In another laser light intensity distribution-converting optical system, by an afocal optical system of first and second groups (four-lens/two-group configuration) each configured by two lenses and having a positive refracting power, the light intensity distribution of an emission light flux which is parallel light is flattened, and the diameter of a flat distribution region is continuously changed by zooming (for example, see JP-A-3-75612).
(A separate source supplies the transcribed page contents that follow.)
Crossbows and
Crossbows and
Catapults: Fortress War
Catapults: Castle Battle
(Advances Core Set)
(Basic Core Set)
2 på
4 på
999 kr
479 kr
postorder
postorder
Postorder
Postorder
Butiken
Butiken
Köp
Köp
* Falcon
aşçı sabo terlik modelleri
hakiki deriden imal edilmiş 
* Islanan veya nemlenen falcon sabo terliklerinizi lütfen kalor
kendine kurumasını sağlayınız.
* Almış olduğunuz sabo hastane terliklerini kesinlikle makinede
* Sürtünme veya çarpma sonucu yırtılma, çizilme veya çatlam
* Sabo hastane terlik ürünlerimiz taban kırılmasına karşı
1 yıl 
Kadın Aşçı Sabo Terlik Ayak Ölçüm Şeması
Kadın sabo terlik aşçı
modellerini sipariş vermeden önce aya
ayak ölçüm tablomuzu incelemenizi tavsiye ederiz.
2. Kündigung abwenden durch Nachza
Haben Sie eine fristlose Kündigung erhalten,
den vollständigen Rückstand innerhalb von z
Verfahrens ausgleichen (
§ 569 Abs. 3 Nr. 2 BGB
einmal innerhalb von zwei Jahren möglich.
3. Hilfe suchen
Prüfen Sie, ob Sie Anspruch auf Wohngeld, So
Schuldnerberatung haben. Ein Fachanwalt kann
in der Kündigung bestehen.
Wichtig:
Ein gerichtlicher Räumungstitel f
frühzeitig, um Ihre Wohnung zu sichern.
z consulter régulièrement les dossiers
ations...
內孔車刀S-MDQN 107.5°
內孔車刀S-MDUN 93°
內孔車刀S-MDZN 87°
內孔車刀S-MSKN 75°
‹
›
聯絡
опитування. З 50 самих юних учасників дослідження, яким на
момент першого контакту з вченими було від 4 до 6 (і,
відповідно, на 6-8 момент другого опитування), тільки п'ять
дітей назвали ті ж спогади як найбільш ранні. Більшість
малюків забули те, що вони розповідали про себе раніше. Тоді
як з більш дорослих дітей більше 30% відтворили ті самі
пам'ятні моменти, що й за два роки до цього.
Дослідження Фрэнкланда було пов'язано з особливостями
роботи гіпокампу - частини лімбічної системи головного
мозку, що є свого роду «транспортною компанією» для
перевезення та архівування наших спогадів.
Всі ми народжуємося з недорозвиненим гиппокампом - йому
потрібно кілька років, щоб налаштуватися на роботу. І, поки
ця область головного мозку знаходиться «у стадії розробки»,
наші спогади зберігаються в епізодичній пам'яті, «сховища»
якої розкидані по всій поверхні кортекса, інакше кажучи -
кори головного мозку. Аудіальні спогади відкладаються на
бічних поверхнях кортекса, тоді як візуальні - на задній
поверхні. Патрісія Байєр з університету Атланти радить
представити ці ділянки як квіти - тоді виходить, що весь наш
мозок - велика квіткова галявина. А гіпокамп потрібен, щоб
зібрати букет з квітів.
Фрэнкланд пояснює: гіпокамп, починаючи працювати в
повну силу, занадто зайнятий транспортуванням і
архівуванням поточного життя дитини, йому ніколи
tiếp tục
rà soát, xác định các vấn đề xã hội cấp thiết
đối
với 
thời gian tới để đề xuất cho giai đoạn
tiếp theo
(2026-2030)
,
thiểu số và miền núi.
In the configuration which is disclosed in JP-A-11-95109, and in which the light intensity distribution is uniformalized, however, the dedicated lens which converts the light intensity distribution, such as that disclosed in JP-A-11-258544 is used. Therefore, the configuration is produced with using a dedicated molding die, and a process of checking the curvature requires man-hours, resulting in that the configuration is expensive. Furthermore, a modulation for coping with the case of a different NA (numerical aperture) of a light source, and a change of the diameter of output light are hardly conducted. In the above, the NA is defined as NA=n sin θ where n is the refractive index, and θ is the divergence angle.
In the optical system disclosed in JP-A-3-75612, usual spherical lenses are used, but the four-lens configuration is necessary. This configuration adversely affects the cost and the space.